= Exercise =
Start at the line below containing "Page size: 1626x1125." and stop at the line containing "Page size: 1500x844.". Repeat every line of that stretch exactly, and nothing outside it.

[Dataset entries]
Content starts

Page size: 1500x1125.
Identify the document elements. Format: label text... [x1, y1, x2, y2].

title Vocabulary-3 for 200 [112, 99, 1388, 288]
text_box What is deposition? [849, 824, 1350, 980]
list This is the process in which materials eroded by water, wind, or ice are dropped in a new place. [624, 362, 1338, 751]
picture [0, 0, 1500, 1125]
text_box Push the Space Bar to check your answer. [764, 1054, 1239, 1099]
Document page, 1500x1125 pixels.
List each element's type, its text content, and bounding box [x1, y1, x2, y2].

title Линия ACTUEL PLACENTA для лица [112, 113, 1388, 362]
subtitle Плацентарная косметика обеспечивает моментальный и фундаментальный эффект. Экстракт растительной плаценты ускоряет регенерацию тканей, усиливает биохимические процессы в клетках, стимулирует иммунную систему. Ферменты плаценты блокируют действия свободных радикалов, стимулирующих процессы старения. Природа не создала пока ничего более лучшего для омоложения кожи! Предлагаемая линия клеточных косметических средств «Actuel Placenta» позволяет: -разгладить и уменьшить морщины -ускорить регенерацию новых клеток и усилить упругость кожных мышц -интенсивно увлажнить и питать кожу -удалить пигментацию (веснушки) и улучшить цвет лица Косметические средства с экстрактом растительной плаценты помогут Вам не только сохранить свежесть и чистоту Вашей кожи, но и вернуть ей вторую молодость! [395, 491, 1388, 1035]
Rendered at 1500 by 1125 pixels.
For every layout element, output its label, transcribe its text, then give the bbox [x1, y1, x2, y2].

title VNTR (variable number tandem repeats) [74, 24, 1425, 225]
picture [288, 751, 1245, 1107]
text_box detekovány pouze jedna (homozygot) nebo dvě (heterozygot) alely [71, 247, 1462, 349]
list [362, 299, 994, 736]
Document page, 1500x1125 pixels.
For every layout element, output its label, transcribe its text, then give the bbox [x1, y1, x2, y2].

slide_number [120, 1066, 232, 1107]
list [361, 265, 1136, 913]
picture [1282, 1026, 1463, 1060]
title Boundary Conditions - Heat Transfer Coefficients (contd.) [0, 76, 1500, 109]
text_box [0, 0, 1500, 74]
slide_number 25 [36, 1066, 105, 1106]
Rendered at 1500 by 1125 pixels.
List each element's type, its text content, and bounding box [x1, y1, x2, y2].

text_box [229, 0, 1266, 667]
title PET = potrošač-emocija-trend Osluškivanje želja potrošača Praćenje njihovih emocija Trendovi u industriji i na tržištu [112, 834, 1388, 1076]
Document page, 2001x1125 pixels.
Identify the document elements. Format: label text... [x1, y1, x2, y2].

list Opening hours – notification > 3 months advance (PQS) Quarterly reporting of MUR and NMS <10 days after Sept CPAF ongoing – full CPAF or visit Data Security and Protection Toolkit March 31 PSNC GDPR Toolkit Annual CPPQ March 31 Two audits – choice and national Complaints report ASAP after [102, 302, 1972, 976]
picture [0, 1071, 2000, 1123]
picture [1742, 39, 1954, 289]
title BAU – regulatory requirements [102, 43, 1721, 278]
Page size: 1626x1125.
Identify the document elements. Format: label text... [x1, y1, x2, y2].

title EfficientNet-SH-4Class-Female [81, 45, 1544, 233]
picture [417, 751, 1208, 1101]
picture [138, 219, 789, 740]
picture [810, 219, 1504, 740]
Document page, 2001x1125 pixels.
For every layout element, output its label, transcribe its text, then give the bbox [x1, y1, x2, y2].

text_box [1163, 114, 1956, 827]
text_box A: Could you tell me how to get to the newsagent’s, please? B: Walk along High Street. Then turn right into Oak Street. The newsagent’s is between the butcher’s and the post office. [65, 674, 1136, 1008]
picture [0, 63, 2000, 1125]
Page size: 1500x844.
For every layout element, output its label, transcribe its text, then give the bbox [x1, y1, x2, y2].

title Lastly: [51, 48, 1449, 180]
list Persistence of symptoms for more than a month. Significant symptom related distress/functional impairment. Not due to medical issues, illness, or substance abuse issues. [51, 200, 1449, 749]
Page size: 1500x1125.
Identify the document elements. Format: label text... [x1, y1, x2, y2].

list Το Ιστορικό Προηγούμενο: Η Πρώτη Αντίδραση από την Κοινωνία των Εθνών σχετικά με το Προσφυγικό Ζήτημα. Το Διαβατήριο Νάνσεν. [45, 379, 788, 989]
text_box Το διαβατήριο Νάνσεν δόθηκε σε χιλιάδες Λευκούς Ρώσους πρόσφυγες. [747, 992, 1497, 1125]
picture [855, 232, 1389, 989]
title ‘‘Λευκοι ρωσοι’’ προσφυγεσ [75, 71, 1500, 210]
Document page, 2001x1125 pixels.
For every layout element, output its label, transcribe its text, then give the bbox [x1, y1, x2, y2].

Content ends

= Solution for this exercise =
Page size: 1626x1125.
Identify the document elements. Format: label text... [x1, y1, x2, y2].

title EfficientNet-SH-4Class-Female [81, 45, 1544, 233]
picture [417, 751, 1208, 1101]
picture [138, 219, 789, 740]
picture [810, 219, 1504, 740]
Document page, 2001x1125 pixels.
For every layout element, output its label, transcribe its text, then give the bbox [x1, y1, x2, y2].

text_box [1163, 114, 1956, 827]
text_box A: Could you tell me how to get to the newsagent’s, please? B: Walk along High Street. Then turn right into Oak Street. The newsagent’s is between the butcher’s and the post office. [65, 674, 1136, 1008]
picture [0, 63, 2000, 1125]
Page size: 1500x844.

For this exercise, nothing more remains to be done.